黙ってついて来ていたヴァランだが、今になって購入した物がオクルス用ではなく、ヴァランに向けて買っていると気がついたようだ。彼はぱちりと瞬かせた。
「え、これ、僕の何ですか?」
「ん? そうだよ」
ぽかんと口を開けたヴァランが、視線を下に落とす。ふるりと首を振った。
「……いらない、です」
「そう? でももう君の物だから、君が判断して」
オクルスが必要な物ではない。すでにヴァランに渡した物だ。本当に要らなければ、オクルスがもらうつもりだが。そのときはオクルスの魔法で使う物として利用されるだけだ。
「……」
「ほしい物の希望はないって言ったでしょう?」
オクルスがそう言うと、ヴァランは困ったように黙り込んだ。
「いえ。そうじゃなくて……」
くしゃりと自身の銀の髪をかき上げたヴァランは、消え入りそうな声で言った。
「僕には、分かりません。大魔法使い様が何を考えているのか」
「……うん」
オクルスもそう思う。いきなり冷たくし出したと思えば、いきなり物を買い与え出す。
自分じゃなければ、こんな変な行動しかしない人を理解することはできないだろう。怪しいし、信用できない。
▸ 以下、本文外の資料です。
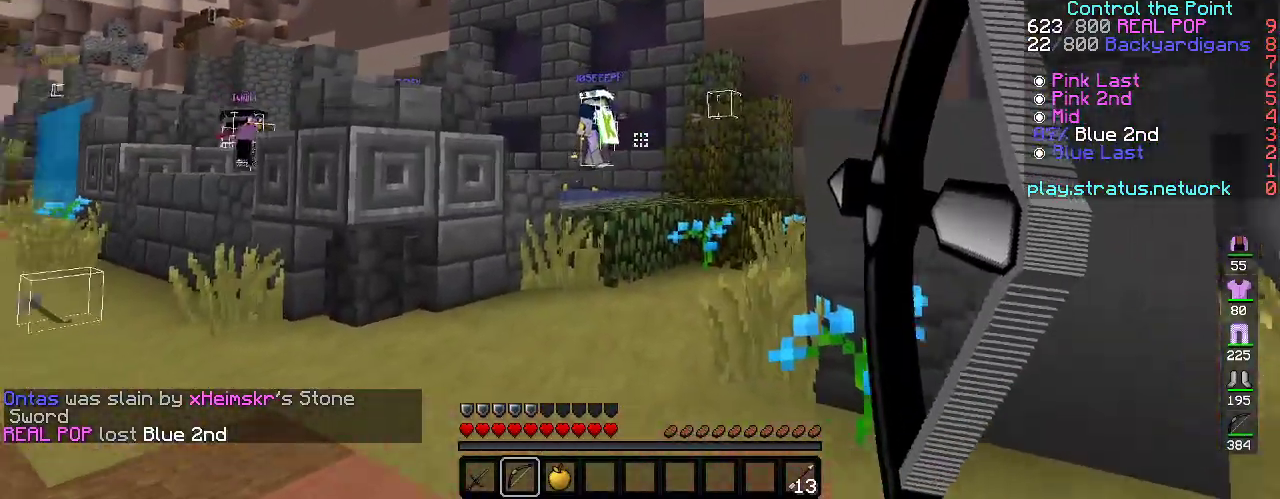
{"keys": ["w"], "events": [[367, "a", "up"]]}
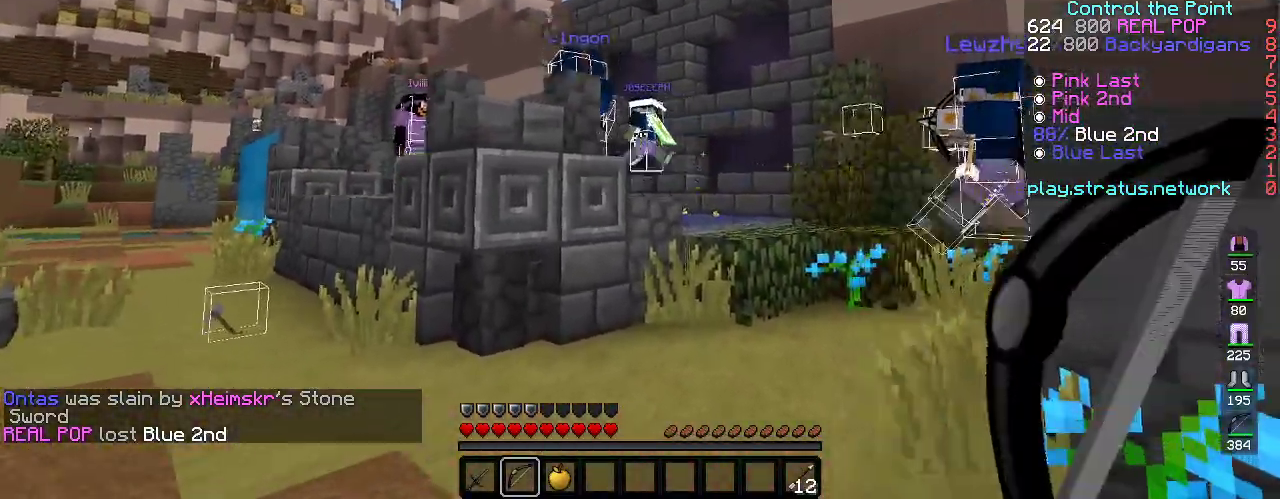
{"keys": ["w"], "events": [[100, "d", "down"], [167, "space", "down"], [217, "d", "up"], [383, "space", "up"]]}
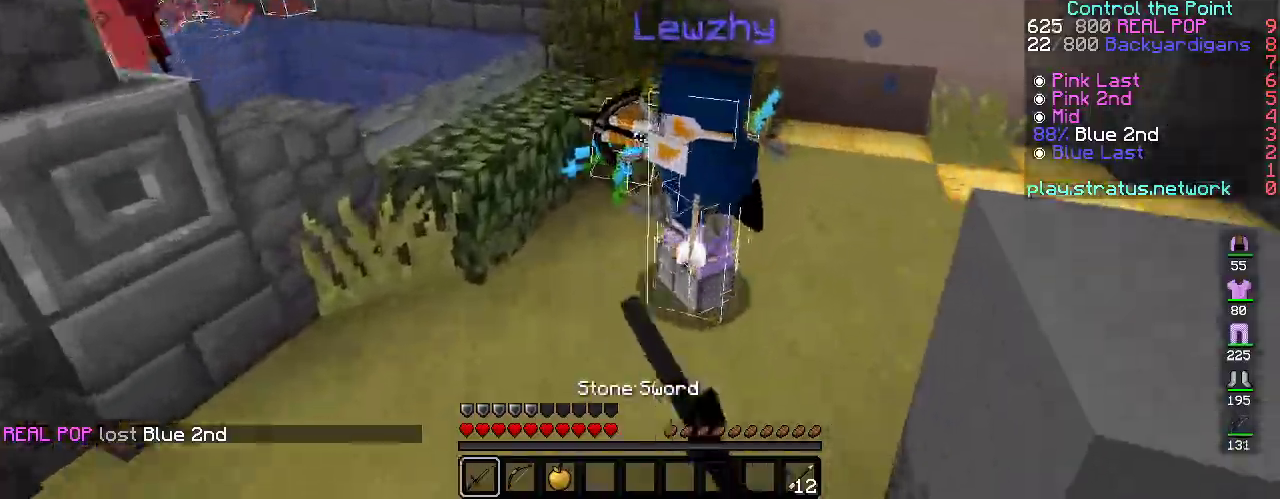
{"keys": ["w"], "events": [[183, "space", "down"], [433, "space", "up"]]}
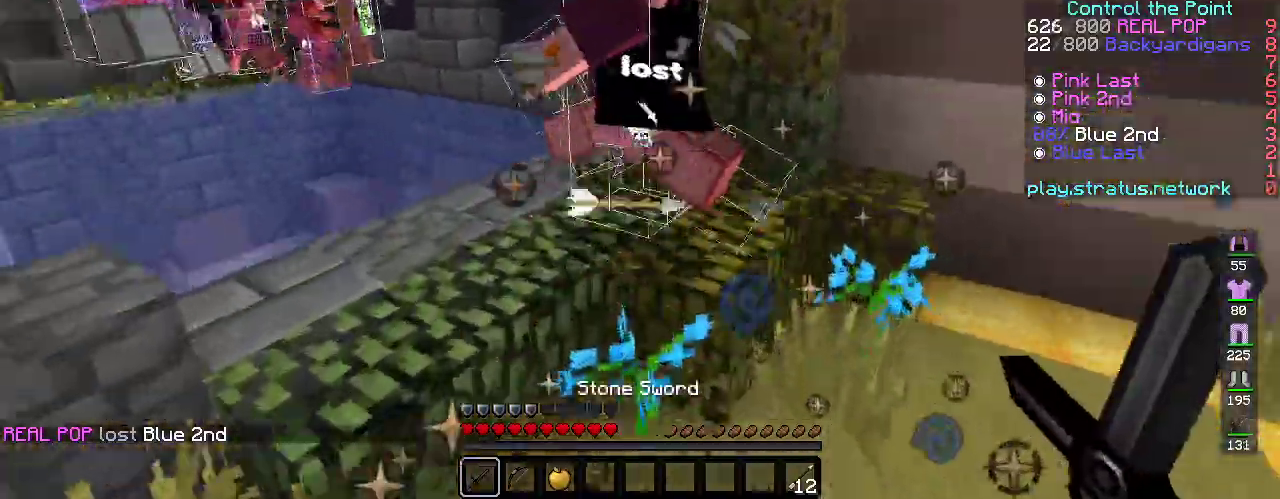
{"keys": ["a", "space", "w"], "events": [[200, "space", "down"], [217, "a", "down"]]}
何の反論もしないオクルスを見て、ヴァランはまた俯いた。
「……それでも、くださるのなら、いただきます。ありがとうございます」
「うん」
そう言って顔を上げたヴァランは、オクルスが持つ荷物に手を伸ばしたが、オクルスは首を振った。塔に戻るとき、オクルスが浮かせていった方が持ち運びをしやすい。
「他にほしい物は?」
「……ないって言ったら、また値札も見ずに買い物するんですか?」
「うん」
値札を見ていないことまで気づかれているとは思わなかった。そうは言っても、オクルスが値段を確認しないと買えないほど高価な物は、この辺りの店には売っていないはず。それでも、ヴァランは困ったように笑う。
「……それなら前も買っていただいた飴が、ほしいです」
「分かった」
頬を一度緩ませたオクルスだったが、慌てて表情を戻した。自分はちゃんと冷たい表情に見えているはず。オクルスはヴァランと並んで、店の方へと向かった。